Task details
Make an exact copy of the whole listing, but leave its pictures out.

*** Opening Data to use ***

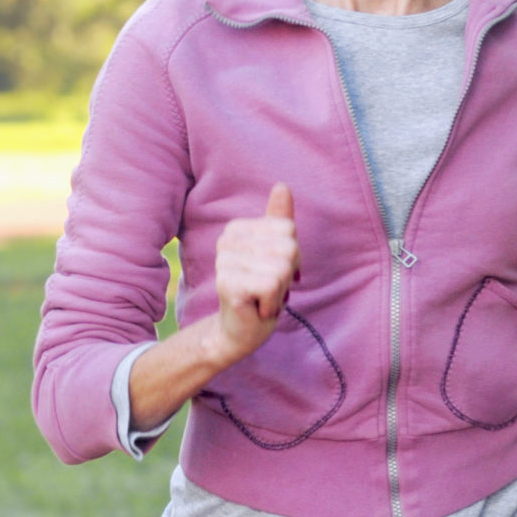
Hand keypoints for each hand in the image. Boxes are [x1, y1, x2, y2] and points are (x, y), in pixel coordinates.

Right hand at [210, 184, 298, 367]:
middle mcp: (226, 240)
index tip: (274, 273)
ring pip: (282, 268)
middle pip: (288, 248)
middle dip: (287, 275)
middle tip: (269, 289)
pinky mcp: (228, 284)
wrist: (239, 331)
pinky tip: (257, 308)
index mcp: (237, 228)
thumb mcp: (276, 253)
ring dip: (279, 292)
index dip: (292, 257)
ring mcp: (224, 261)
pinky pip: (272, 285)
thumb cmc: (260, 291)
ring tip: (262, 298)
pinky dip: (272, 303)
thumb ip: (278, 220)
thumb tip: (282, 185)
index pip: (288, 230)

*** Closing Data to use ***

Solution
Hand keypoints for each hand in the image. Boxes are [x1, y1, x2, y2] and points are (x, y), in pixel coordinates.

Right hand at [210, 184, 298, 367]:
middle mcp: (226, 240)
index tip: (274, 273)
ring pip: (282, 268)
middle pip: (288, 248)
middle dip: (287, 275)
middle tip: (269, 289)
pinky mcp: (228, 284)
wrist: (239, 331)
pinky tip: (257, 308)
index mcp: (237, 228)
thumb mcp: (276, 253)
ring dip: (279, 292)
index dip: (292, 257)
ring mcp: (224, 261)
pinky pip: (272, 285)
thumb cmc: (260, 291)
ring tip: (262, 298)
pinky dip: (272, 303)
thumb ip: (278, 220)
thumb tip: (282, 185)
index pip: (288, 230)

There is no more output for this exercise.